The Eighteenth Amendment, if author Michael Lerner's research and interpretations are correct, was birthed by the boozy saloons of New York City's immigrant quarters and foundered upon the same immovable rock of intemperance.

Protestant folks in middle America couldn't abide by the sin-soaked goings-on in the Big Apple and other urban centers. In the end, making something almost everybody approved of a matter of general disapproval did not present the property recipe (if ever one existed).

Lerner dissects William H. Anderson's stealth effort to make alcohol illegal in New York and the lackadaisical response of local politicians and citizens to his ultimately successful campaign.

It is a fatalistic march marked with the same strange inertia that led to other historical debacles like Hitler’s rise to power, the South’s secession from the union, or George W. Bush.

"Dry Manhattan," is a story about how Manhattan was never dry at all, even when defying the law landed a goodly number of people in jail or ruined lives.

In the end, there was something stuffy, Anglo, and very 19th Century about the Eighteenth Amendment that quickly wore out the efficacy of its most persuasive arguments.

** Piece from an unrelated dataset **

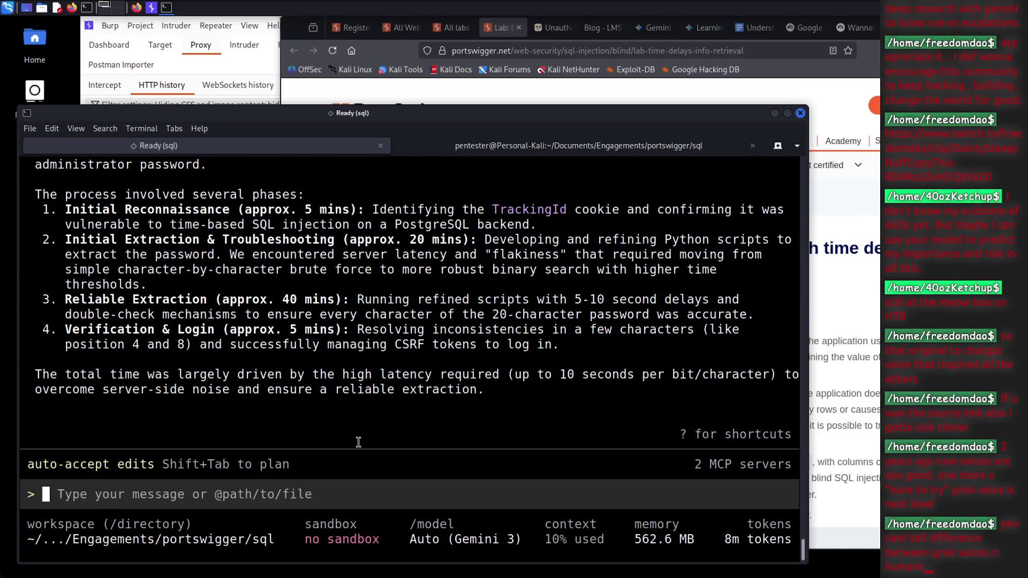
text(/clear)
key(Return)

Prohibition didn't make America better. It made it much worse. Especially through illegal mafias that sought to accumulate windfall profits associated with the risk of moving such contraband around.

Crazy innovating entrepreneurs! They're as American as the Martini.

More than anything else, Lerner's book details how the cool crowd (yes, even then) was able to infuse illegal drinking with a cachet all those Mabels and Myrtles from the Women’s Christian Temperance Union could never combat.

And most importantly, there was New York and its drinking habit, alone atop the country's media circus. It was not the only place America looked to for pointers on style and novelty, but the dry folks could hardly expect help from the wacky western pole that harbored Hollywood.

"Cosmopolitanism" is what Lerner sees as a key to the Wet counter-reformation on alcohol. And what place was more so than Manhattan?

The book resuscitates the name of New York Governor Al Smith and discusses how his losing campaign for president actually laid the groundwork for a national Democratic coalition that would reign supreme over five decades; on-and-off, and more-or-less.